• TASK TO COMPLETE
Please copy the entries from the line with "Record the relative" to the line with "Out: 60 (km/h)", substituting "displayed" for "shown" and leaving everything else unchanged. Omit the pictures.

• DATA SHOWN

· · · ·

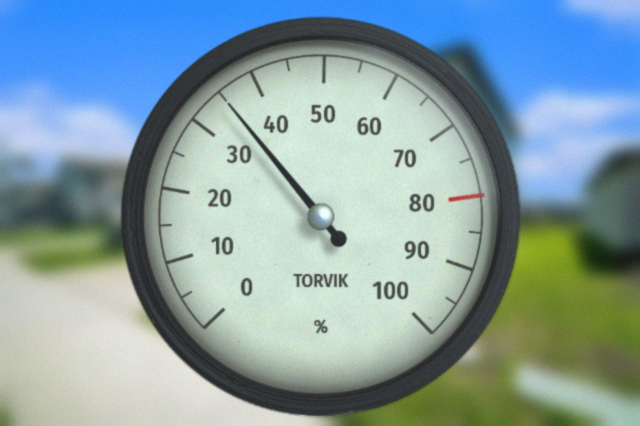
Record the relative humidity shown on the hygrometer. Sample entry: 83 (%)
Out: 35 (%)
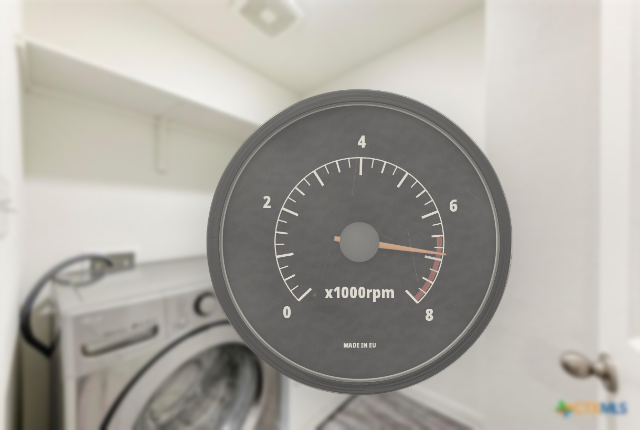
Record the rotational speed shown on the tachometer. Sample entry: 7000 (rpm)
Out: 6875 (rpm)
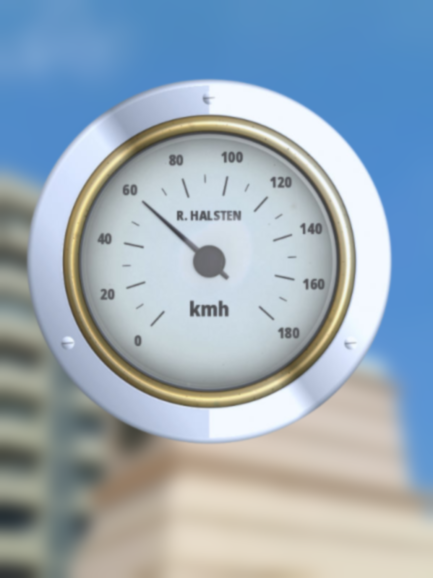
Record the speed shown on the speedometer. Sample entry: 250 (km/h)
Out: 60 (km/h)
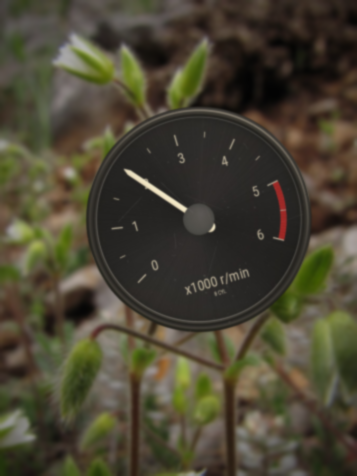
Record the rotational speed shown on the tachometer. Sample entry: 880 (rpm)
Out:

· · · ·

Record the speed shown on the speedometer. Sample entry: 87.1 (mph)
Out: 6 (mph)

· · · ·

• EXERCISE OUTPUT
Record the relative humidity displayed on the hygrometer. Sample entry: 83 (%)
Out: 35 (%)
Record the rotational speed displayed on the tachometer. Sample entry: 7000 (rpm)
Out: 6875 (rpm)
Record the speed displayed on the speedometer. Sample entry: 250 (km/h)
Out: 60 (km/h)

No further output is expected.